I found myself saying to my students : if your research process feels uncomforable and messy, then you are doing it right! This was a hard sell. Kuhlthau says “…we have no way of knowing just how many people give up after initiating a search because they become uncertain and feel incompetent to continue.”
She describes a “Zone of Intervention for Information Services” (yes, related to Vygotsky’s Zone of Proximal Development). She then makes an interesting point:
The zone of intervention is that area in which an information user can do with advice and assistance what he or she cannot do alone or can do only with difficulty. Intervention within this zone enables individuals to progress in the accomplishment of their task. Intervention outside this zone is inefficient and unnecessary, experienced by users as intrusive on the one hand and overwhelming on the other.
So: Olivia and I have our work cut out for us. I am wondering if our intervention through the blog helped us to get inside that crucial zone. Indications are good that it did. And now I have outlined my research project for the summer. That’s what summer is for, right?
You bet. Eager to see the work–and the blogged narrative.
See you in a couple of days, I hope.
I am blogging here because I can’t seem to get in any other way. What a weird day. I brought my old mac from home whose battery is defective. I borrowed a laptop (thanks UMW) but it is a pc and has different browsers and I can’t find a way to get my blog to give me the admin link! So–I don’t want to lose my ideas, so I’ll put it here for now.
Alan Levine is talking about the NMC new site, which is developed through Drupal.

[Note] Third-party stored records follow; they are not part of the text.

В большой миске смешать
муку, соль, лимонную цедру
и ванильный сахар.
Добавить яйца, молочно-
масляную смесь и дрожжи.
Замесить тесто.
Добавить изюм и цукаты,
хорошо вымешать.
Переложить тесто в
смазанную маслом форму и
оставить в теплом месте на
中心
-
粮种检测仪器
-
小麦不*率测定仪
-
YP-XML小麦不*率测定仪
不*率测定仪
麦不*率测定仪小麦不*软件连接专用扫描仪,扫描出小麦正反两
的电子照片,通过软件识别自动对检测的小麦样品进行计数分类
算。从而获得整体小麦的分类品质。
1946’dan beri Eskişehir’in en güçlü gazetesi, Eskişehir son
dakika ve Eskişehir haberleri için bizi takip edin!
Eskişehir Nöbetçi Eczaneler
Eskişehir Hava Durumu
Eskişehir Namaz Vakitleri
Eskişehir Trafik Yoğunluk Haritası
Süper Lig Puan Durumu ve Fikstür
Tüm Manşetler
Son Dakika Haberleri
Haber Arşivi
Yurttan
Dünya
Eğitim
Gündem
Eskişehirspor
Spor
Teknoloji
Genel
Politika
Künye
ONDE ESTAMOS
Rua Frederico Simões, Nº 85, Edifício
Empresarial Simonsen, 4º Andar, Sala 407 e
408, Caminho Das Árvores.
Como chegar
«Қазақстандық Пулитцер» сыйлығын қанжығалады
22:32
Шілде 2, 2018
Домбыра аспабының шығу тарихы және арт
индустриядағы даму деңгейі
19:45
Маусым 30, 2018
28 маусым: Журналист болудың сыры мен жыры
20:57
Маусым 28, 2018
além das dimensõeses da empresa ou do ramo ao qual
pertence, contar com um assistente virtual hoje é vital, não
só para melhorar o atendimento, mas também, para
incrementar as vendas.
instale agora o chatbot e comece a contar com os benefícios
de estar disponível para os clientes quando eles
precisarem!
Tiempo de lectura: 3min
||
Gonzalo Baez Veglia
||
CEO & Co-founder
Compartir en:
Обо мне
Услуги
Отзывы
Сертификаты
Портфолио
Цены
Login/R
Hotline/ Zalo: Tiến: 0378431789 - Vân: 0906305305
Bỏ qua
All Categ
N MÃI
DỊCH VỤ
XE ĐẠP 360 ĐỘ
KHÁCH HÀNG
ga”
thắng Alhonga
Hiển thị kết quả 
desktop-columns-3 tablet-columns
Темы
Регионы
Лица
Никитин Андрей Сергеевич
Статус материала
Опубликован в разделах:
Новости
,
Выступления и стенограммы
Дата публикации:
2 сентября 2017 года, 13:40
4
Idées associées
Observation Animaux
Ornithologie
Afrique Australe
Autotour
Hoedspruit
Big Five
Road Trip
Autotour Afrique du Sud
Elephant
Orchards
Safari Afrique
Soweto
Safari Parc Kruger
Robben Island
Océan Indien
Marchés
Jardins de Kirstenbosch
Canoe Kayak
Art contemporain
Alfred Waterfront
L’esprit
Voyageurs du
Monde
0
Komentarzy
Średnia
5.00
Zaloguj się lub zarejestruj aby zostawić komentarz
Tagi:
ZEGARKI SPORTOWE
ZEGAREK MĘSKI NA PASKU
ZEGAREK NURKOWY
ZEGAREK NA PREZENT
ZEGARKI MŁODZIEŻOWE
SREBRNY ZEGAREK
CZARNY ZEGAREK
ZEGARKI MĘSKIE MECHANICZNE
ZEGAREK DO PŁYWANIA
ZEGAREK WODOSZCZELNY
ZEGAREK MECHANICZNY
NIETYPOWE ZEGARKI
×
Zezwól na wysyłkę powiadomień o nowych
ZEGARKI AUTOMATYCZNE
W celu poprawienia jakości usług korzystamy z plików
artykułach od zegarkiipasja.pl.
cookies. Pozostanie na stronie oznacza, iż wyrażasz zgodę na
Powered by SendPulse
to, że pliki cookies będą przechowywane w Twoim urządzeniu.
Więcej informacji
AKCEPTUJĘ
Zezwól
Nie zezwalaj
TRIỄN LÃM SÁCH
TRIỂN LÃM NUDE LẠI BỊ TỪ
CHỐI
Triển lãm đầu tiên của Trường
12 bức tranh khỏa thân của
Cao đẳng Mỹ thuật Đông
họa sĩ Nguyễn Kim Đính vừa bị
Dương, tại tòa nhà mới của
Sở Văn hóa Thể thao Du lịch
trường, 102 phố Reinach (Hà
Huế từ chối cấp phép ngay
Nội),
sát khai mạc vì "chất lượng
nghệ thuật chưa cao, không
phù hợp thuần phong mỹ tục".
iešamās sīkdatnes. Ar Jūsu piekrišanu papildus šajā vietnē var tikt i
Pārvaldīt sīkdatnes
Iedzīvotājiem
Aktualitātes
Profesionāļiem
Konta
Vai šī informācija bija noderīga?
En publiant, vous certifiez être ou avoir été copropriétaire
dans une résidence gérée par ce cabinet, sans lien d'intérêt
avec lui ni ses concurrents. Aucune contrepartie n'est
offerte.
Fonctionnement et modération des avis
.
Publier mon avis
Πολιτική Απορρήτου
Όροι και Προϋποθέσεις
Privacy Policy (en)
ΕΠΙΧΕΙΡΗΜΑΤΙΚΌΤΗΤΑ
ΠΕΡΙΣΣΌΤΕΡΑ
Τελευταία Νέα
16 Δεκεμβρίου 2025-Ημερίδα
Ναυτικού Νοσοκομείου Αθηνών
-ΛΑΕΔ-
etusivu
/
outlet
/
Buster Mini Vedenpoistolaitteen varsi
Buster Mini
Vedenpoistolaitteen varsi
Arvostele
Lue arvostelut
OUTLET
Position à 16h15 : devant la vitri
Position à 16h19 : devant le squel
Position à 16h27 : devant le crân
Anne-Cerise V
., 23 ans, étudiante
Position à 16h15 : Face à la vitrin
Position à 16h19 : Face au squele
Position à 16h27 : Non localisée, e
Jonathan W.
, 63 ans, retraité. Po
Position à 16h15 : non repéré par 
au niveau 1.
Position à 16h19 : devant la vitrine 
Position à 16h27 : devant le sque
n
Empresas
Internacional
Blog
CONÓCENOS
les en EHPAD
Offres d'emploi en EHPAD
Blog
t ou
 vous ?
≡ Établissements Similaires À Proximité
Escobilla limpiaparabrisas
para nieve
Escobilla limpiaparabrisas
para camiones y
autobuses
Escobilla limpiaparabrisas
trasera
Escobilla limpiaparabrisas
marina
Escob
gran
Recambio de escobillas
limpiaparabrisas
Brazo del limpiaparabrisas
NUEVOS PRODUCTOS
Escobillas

Gardener is in front of me and he is Twittering. Levine talked about Second Life being playful. This is interesting because Gardner said he is always trying to find a way to marry scholarship and playfulness. Could Second Life be a useful way to do this with a class? The NMC Teacher’s Buzz is held every two weeks and it would be interesting to go and hear what people are doing with this. I’ll bet Kevin has been to one already!
Finally, he is talking about Pachyderm http://www.pachyderm.org/
that is something to look into! How is it different from Drupal?
americanimage.unm.edu/collection.html
“propaganda filmmaker”
Terry,
Getting back to your original post - I’ve not done much reading on zones, but do learners eventually eliminate their zones? I think intervention is necessary in the beginning, but how do you set up an information service zone that 1) helps the learner through the zone while 2) building the skills for the learner to become self-sufficient?
Is it simply repeating trips through the zone that builds the necessary skill sets?